I never forgot it and although at the time I was still so young and very very stupid I thought he was even more stupid for not selling it (or at least letting me have a copy!).
You see, the better you are at your craft, your job, your business, your “thing” the less you seem to confuse external rewards (like money) with the ones that matter. The internal motivations.
Because the things that you love you can’t price well – in other words, emotions cloud and you get too close to the thing that you’re selling. Some people somehow “find” a way, perhaps, but otherwise they aren’t, just an iteration off of what they love to do.
I sell products that I really do like. Do I love them, as in with-all-my-heart-now-and-forever type of love? No way.
But I do love creating value and accelerating people. And I love who I work with more than what we build. You see, I can do that in a number of different ways. I don’t have to sell my love though.
[Image via Creative Commons, mateusz]






Oh boy… you just hit the nail on the head for me. It is very hard to separate. I don’t fall in love with my actual specific projects, but I still have a hard time with pricing, regardless…
Yes, Jon I think it can be healthy to have things in our lives we do simply for the pleasure of doing them. When we monetize an activity, hobby, or product then we lose a little bit of the intended purpose. I’m not sure it always has to be an either or situation but for the most part I think it’s beneficial to have a little more objectivity with what we “sell”.
I once jokingly told my mom, “You Can’t Buy My Love, You Can Only Rent It”
Now that I am working in a profession that I do like, I see it similarly. I.E clients are renting my love of writing. It sets up a feedback loop that keeps me going.
I love writing my blog. It brings me business leads. I write for the clients who appreciate my approach. Then some money is invested into improving the blog. Which in turn helps me land new clients. Repeat.
Interesting. I don’t think I have ever been in love with any particular project I have worked on. However there is one in my head, that I have never found the time to write a single line of code for, that I am contemplating providing on github as an opensource project.
Thanks for sharing Jon.
What instantly jumped to mind for me after reading this was a passage from Steven Pressfield’s, War of Art.

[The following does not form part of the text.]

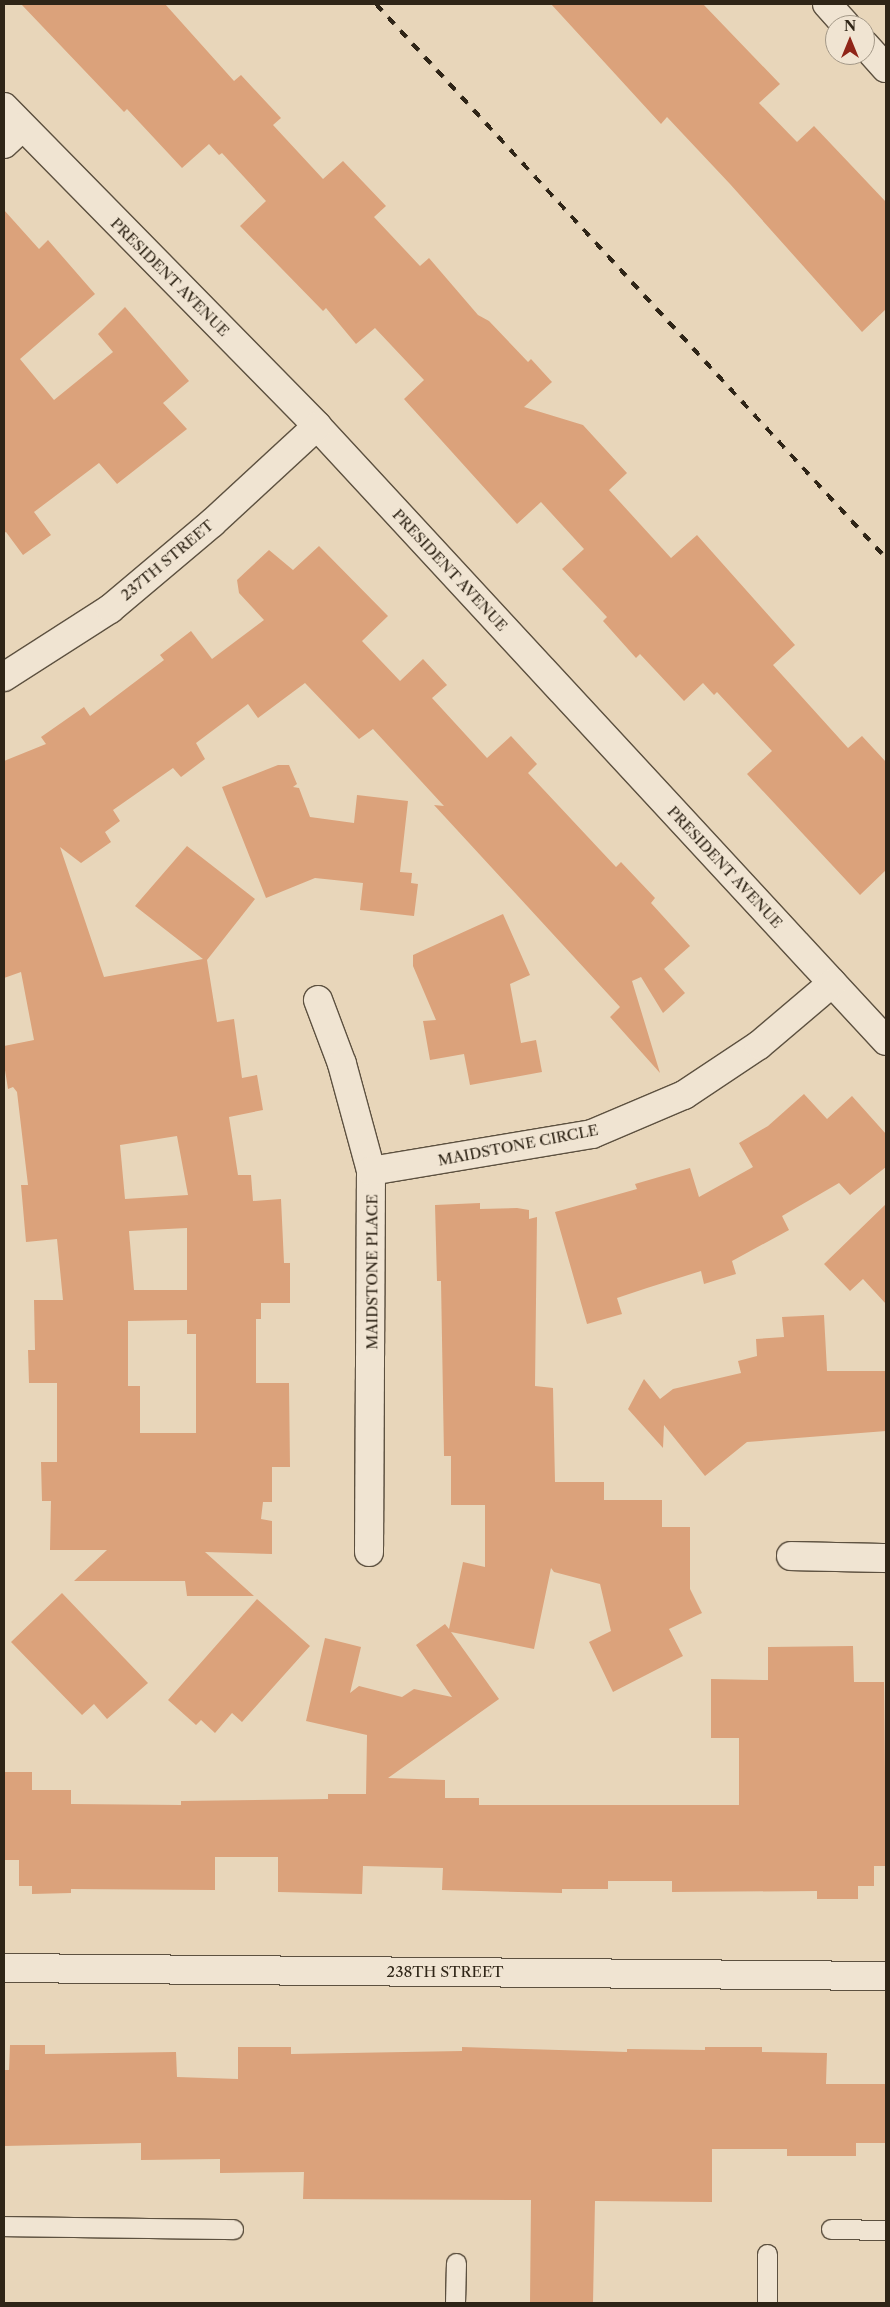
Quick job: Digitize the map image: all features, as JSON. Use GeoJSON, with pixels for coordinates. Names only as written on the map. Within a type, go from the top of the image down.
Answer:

“We do not over-identify with out jobs.” In the passage he talks about the difference between Amateurs and Professionals, in regard to how amateurs can become seriously paralyzed by the over the success and failure of their art. They over-identity (love) it too much.
The amateur can never write that breath taking symphony because he’s too close, he loves it too much, he’s paralyzed with fear that this one piece will define him. His avocation is what defines him.
My apologizes Jon if that’s completely missing the point, but damn it hit me hard when I read your story.